The mommy blogs with a spotless home; the exciting YouTube videos detailing products; the targeted ads for the new iProduct while surfing the internet; the social media posts showing a beautiful filtered picture of a moment of perfection in someone else’s lifestyle. These are all tactics used by companies to create discontent with our current life, and encourage us to spend our money in the pursuit of greater happiness. Advertisers and multinational corporations have found the secret path to happiness, and they are so graciously willing to let us join them…for a small fee.

We are told my advertisers that all we have to do is buy that extra toy, this skin care product, that fancy article of clothing, or that new car, and poof…we will be happier. And since the objective in life is to find true happiness, millions of consumers go along with what the advertisers tell us.

The funny thing is, just before we watch an advertisement, or read that mommy-blog, we may have been perfectly content and happy with our lot in life. We may not have known that our phone was outdated, or our clothes were not as stylish as they were just yesterday, or that our comfortable home was actually ridiculously uncomfortable. We were likely oblivious to how terribly unhappy we were until the marketing firm altruistically pointed it out to us. (Is sarcasm shown best in italics?)

Truthfully, if we try to find happiness in the form of an object, the majority of those purchases ultimately let us down.

The fact is, happiness is not dependent on any external factors. Plenty of people throughout the world live below our American poverty-line, and choose to be very happy. And the reverse is also true; plenty of people live extremely luxurious and opulent lifestyles, and are utterly miserable. When people are truly grateful for what they have, they will always be happy. When people only focus on what they do not have, they will always feel discontentment and then miserable.

Happiness is a choice.
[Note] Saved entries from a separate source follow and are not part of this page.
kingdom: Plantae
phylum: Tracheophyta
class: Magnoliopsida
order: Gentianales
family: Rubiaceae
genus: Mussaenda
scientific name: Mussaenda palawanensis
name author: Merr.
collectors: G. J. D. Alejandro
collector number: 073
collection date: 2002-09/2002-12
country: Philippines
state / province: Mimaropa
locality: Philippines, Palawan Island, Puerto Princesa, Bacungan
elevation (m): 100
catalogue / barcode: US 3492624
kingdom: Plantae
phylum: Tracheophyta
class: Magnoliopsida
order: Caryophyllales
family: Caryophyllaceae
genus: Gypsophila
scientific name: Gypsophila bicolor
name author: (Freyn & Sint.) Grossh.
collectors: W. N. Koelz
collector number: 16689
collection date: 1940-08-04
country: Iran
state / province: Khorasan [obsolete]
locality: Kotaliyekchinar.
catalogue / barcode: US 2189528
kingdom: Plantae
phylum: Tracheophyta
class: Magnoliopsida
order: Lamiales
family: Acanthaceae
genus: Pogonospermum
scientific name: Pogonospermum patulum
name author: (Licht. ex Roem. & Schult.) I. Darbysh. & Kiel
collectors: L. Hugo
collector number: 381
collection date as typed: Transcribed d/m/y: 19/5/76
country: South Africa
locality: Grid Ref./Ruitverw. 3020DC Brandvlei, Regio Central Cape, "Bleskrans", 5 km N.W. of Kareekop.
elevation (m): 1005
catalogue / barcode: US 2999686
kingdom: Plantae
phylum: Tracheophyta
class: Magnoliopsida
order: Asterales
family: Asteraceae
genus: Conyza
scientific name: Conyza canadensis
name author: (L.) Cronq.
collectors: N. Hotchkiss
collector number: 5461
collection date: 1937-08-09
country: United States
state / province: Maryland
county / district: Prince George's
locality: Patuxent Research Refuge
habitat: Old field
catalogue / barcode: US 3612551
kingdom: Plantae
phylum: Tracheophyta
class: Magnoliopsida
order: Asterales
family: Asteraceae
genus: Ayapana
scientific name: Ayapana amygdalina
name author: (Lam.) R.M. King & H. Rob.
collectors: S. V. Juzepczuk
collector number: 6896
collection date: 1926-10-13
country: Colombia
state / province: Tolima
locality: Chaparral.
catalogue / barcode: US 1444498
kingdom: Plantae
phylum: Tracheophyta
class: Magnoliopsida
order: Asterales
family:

An internal, daily choice. We are free to choose how we feel about anything in life. Events happen all around us, some ‘good’ and some ‘bad.’ We don’t get to choose what happens in the world or in our lives, but we always get to choose our reaction to those events.

So, my neighbor has a vacation home, jet-skis, a drone, and many other expensive toys. Is he happier than I? Perhaps. But if so, it has nothing to do with his toys.

When I remember to be grateful for what I do have in my life, I can’t imagine anyone in the world being happier than I.